The African Wild Dog in Kenya
A number of wildlife species in Africa are not as popular as the big five or the rare five. Nonetheless, these unknown animals make wildlife safaris memorable when you see them grazing, browsing or hunting. Take for instance, the African wild dog. It is one of the main carnivorous species in the Kenyan plains, but every few people list it on the must see group of animals.
Also known as a hunting dog, or mbwa mwitu in Kiswahili, the African wild dog is a predator whose importance is maintaining a natural balance in the bush so that only strong animals remain. The African wild dog’s long legs, jaws and its sharp ears are adapted for its predatory lifestyle. One distinctive feature between a wild dog and a domesticated one is that a wild dog has four toes while a domesticated dog has five.
Wild dogs live in the savannah or in woodlands. They live in groups of about 6 to 20 animals, which is a good number to ensure every hunt is successful. Watching the animals tear prey in the plains is an unforgettable experience. They pounce on wildebeests, warthogs, antelopes and other herbivores and tear them apart even before the snared animals die.

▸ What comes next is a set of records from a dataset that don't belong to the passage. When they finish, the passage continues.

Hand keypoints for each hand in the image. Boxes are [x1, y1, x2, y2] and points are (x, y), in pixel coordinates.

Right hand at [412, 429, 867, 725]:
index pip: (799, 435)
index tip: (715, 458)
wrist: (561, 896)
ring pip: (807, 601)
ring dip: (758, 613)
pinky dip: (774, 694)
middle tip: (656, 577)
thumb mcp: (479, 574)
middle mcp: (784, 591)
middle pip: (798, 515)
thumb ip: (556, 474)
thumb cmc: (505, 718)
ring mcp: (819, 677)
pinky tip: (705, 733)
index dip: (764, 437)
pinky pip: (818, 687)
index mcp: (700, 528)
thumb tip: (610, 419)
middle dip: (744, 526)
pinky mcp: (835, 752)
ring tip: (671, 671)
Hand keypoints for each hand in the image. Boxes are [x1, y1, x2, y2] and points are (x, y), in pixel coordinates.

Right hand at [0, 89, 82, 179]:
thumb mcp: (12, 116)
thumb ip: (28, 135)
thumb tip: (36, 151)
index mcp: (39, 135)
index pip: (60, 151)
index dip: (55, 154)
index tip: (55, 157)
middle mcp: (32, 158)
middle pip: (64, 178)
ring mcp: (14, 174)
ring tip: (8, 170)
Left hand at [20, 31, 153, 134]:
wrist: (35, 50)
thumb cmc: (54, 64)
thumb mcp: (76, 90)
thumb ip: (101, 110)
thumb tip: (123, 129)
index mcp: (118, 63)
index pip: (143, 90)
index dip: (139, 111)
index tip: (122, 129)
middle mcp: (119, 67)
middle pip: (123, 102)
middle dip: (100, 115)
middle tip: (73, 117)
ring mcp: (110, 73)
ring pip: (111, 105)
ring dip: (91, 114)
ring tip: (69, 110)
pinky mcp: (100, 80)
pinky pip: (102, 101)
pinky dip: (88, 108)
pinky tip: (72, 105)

This species travels through the plains and only reduces the number of miles covered daily when there is a litter in the pack. This animal has a lifespan of 12 years and its main predator is man. Interestingly, these animals have a distinct body pattern so it is easy to tell them apart. According to the African Wildlife Foundation, only about 6,000 wild dogs are in the wild. In Kenya, you can spot wild dogs in Ol Pejeta Wildlife Conservancy and Maasai Mara National Reserve.